Il s’était échauffé en parlant, jamais l’abbesse ne l’avait entendu s’exprimer d’une manière si passionnée. Elle crut saisir, l’espace d’un instant, comment une nature douce en apparence avait pu enfanter tant de rage que trois hommes y aient perdu la vie. Au bout d’un instant, Daniel se reprit, son visage recomposa cette expression neutre, teintée d’une vague méfiance, qu’elle lui avait presque toujours vu. Excepté en présence d’Amelina.

– Allez-vous me rendre mon épée à présent ?

– Je vous ai mal jugé, répondit l’abbesse avec douceur. C’est moi qui vous en conjure à présent : restez. Je m’en voudrais de vous laisser courir les routes dans cet état. Je vous jure sur les Evangiles que vous n’avez rien à craindre de moi ni de personne dans cette abbaye.

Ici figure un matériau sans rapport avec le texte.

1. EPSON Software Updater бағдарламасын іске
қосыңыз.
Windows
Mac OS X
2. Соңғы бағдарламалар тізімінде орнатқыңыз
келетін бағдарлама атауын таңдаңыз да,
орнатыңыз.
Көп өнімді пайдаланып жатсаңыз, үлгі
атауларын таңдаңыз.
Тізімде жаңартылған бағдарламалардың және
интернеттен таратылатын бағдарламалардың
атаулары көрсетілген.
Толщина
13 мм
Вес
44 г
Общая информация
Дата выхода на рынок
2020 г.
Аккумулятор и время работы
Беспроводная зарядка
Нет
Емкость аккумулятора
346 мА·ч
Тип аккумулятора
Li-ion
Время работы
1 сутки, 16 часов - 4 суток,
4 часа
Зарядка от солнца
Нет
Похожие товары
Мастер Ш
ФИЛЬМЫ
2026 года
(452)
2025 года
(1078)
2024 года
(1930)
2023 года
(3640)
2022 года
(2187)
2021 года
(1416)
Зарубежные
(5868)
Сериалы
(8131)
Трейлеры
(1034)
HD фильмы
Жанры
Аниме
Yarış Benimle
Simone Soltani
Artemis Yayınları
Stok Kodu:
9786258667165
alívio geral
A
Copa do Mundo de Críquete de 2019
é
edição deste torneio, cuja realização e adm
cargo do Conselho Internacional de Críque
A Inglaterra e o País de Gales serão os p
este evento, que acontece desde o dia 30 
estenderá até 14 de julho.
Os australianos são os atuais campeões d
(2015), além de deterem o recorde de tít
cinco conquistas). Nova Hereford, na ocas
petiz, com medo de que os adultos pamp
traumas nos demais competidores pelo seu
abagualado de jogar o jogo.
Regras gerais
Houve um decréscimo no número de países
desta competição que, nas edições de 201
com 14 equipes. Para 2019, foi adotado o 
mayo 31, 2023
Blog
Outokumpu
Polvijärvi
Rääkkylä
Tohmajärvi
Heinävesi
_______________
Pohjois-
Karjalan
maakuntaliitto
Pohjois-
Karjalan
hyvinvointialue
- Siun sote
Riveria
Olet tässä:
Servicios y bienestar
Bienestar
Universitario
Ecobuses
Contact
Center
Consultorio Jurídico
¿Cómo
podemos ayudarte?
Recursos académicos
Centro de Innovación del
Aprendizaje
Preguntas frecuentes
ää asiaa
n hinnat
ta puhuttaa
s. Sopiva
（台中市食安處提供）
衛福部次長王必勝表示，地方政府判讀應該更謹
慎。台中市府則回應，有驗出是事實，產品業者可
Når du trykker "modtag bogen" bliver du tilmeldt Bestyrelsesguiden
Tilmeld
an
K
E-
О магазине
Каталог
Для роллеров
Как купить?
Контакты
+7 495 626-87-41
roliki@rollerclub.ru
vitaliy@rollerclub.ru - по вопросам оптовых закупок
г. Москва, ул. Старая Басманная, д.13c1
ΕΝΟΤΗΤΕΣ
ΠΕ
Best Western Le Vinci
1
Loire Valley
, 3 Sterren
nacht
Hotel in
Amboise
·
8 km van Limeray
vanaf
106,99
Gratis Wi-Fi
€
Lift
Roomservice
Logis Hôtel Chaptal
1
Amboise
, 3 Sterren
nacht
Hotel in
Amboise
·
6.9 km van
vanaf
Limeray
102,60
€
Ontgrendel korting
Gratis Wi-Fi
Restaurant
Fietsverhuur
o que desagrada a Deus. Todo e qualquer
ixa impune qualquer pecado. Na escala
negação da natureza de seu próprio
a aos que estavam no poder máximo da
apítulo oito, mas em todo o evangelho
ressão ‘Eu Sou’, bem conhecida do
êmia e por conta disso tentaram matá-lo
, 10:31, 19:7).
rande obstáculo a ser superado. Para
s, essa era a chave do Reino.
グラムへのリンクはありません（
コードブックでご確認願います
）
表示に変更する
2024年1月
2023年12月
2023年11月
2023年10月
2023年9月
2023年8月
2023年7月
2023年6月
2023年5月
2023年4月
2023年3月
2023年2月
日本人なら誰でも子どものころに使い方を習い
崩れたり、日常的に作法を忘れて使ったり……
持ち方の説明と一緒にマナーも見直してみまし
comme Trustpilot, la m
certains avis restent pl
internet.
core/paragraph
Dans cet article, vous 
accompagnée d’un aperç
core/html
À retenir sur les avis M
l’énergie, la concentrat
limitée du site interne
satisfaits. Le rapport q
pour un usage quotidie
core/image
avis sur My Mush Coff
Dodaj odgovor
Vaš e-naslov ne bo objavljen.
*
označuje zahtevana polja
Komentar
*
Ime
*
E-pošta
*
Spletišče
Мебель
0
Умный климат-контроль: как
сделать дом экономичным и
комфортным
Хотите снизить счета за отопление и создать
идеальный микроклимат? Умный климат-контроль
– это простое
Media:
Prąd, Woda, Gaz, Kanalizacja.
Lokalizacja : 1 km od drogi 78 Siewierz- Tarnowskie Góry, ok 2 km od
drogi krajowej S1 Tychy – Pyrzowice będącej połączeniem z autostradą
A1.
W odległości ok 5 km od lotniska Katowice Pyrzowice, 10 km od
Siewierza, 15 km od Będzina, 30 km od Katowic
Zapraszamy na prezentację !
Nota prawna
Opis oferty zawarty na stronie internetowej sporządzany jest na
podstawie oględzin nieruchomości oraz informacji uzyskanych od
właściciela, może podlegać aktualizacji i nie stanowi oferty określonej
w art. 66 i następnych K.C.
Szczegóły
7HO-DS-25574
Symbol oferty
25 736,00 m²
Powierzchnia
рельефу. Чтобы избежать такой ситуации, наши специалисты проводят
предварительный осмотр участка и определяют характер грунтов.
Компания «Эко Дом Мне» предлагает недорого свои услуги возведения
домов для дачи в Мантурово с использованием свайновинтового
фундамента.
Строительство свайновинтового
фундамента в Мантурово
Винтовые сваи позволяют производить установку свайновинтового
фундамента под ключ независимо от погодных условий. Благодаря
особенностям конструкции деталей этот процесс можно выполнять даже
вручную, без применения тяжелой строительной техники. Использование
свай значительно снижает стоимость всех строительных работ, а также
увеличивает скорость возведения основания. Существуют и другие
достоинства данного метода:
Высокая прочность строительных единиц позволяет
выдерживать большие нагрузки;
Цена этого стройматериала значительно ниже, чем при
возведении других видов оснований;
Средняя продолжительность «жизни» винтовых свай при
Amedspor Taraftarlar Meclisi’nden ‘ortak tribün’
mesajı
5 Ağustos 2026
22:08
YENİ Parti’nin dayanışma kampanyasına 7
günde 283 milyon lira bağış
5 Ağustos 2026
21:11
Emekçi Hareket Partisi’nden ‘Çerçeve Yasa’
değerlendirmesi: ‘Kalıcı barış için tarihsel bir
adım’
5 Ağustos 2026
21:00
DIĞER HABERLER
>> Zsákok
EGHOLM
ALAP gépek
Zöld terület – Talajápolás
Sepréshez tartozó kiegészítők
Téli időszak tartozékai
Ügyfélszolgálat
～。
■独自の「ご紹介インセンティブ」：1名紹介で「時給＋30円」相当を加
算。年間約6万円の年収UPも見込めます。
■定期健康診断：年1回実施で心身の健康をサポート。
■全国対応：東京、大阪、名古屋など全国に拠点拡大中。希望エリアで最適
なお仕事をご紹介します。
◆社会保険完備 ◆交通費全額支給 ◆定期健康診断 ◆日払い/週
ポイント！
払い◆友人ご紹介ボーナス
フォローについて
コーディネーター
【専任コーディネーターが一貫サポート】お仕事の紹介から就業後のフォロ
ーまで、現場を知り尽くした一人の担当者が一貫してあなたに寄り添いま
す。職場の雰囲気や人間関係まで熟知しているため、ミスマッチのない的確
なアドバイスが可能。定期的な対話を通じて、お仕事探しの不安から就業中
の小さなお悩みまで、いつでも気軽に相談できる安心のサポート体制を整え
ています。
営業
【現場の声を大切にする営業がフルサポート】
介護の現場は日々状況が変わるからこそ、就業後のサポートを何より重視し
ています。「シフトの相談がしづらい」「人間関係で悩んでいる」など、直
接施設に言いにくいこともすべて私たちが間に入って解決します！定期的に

Il ne répondit rien d’abord. Puis il dit :

– Je partirai avant la Saint-Antoine.

– C’est certainement plus raisonnable. Permettez-moi d’ici là de garder votre épée dissimulée. Elle vous trahit trop bien.

Il hésita, puis fit un signe d’assentiment.

– Je ne suis pas un ingrat, dit-il d’un ton radouci. J’ai du bien et je n’ai guère besoin que de ce qui peut m’amener jusqu’à Beljour. Vous serez remerciée pour vos soins comme il se doit. J’ai aussi promis de l’argent aux enfants qui m’ont conduit ici, mais je ne les ai pas revus… curieusement.

– Je transmettrai aux enfants ce que vous voulez leur donner. Quant au reste, Dieu vous en saura gré autant que moi.

Il sourit.

– Je crois davantage à la bonté des hommes… et des femmes, qu’à celle de Dieu.

– Vraiment ? Croyez-vous donc que le Seigneur soit pour rien dans le fait que vous ayez survécu et trouvé refuge ici ? Allons, disparaissez avant que je ne regrette d’avoir accueilli un mécréant.